» **Aim of the task**
Please reproduce the following records line for line, with nothing changed.

» **Data shown**

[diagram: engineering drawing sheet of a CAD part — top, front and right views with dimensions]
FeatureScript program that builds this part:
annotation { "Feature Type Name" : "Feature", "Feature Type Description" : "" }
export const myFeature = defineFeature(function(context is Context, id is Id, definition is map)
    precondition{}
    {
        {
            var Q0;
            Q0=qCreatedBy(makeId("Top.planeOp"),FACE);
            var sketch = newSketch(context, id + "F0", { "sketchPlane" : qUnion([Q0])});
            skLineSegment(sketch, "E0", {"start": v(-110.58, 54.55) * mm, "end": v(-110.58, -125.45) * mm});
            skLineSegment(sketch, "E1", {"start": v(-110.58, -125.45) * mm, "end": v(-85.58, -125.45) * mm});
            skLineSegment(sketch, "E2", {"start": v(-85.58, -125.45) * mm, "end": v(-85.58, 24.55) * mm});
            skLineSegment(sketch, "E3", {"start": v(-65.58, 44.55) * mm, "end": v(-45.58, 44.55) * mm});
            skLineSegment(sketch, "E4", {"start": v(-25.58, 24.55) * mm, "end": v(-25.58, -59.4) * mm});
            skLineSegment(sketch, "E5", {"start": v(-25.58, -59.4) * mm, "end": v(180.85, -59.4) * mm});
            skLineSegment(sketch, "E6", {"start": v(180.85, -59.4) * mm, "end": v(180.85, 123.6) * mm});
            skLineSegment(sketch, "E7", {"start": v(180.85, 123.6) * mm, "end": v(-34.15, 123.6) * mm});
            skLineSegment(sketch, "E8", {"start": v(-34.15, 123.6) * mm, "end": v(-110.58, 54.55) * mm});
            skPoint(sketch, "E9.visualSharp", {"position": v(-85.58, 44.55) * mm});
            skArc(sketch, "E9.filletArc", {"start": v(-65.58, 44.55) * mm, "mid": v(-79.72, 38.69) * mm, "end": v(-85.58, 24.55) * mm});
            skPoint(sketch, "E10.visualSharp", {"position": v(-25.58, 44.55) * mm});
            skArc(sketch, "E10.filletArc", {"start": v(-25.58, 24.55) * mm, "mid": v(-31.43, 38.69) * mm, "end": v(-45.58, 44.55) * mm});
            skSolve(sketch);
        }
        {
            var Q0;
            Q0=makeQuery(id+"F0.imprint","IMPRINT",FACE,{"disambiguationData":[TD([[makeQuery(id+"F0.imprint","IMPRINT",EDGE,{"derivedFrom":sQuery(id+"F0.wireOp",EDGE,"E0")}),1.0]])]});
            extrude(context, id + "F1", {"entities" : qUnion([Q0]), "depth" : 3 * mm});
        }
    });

» **Expected answer**
[diagram: engineering drawing sheet of a CAD part — top, front and right views with dimensions]
FeatureScript program that builds this part:
annotation { "Feature Type Name" : "Feature", "Feature Type Description" : "" }
export const myFeature = defineFeature(function(context is Context, id is Id, definition is map)
    precondition{}
    {
        {
            var Q0;
            Q0=qCreatedBy(makeId("Top.planeOp"),FACE);
            var sketch = newSketch(context, id + "F0", { "sketchPlane" : qUnion([Q0])});
            skLineSegment(sketch, "E0", {"start": v(-110.58, 54.55) * mm, "end": v(-110.58, -125.45) * mm});
            skLineSegment(sketch, "E1", {"start": v(-110.58, -125.45) * mm, "end": v(-85.58, -125.45) * mm});
            skLineSegment(sketch, "E2", {"start": v(-85.58, -125.45) * mm, "end": v(-85.58, 24.55) * mm});
            skLineSegment(sketch, "E3", {"start": v(-65.58, 44.55) * mm, "end": v(-45.58, 44.55) * mm});
            skLineSegment(sketch, "E4", {"start": v(-25.58, 24.55) * mm, "end": v(-25.58, -59.4) * mm});
            skLineSegment(sketch, "E5", {"start": v(-25.58, -59.4) * mm, "end": v(180.85, -59.4) * mm});
            skLineSegment(sketch, "E6", {"start": v(180.85, -59.4) * mm, "end": v(180.85, 123.6) * mm});
            skLineSegment(sketch, "E7", {"start": v(180.85, 123.6) * mm, "end": v(-34.15, 123.6) * mm});
            skLineSegment(sketch, "E8", {"start": v(-34.15, 123.6) * mm, "end": v(-110.58, 54.55) * mm});
            skPoint(sketch, "E9.visualSharp", {"position": v(-85.58, 44.55) * mm});
            skArc(sketch, "E9.filletArc", {"start": v(-65.58, 44.55) * mm, "mid": v(-79.72, 38.69) * mm, "end": v(-85.58, 24.55) * mm});
            skPoint(sketch, "E10.visualSharp", {"position": v(-25.58, 44.55) * mm});
            skArc(sketch, "E10.filletArc", {"start": v(-25.58, 24.55) * mm, "mid": v(-31.43, 38.69) * mm, "end": v(-45.58, 44.55) * mm});
            skSolve(sketch);
        }
        {
            var Q0;
            Q0=makeQuery(id+"F0.imprint","IMPRINT",FACE,{"disambiguationData":[TD([[makeQuery(id+"F0.imprint","IMPRINT",EDGE,{"derivedFrom":sQuery(id+"F0.wireOp",EDGE,"E0")}),1.0]])]});
            extrude(context, id + "F1", {"entities" : qUnion([Q0]), "depth" : 3 * mm});
        }
    });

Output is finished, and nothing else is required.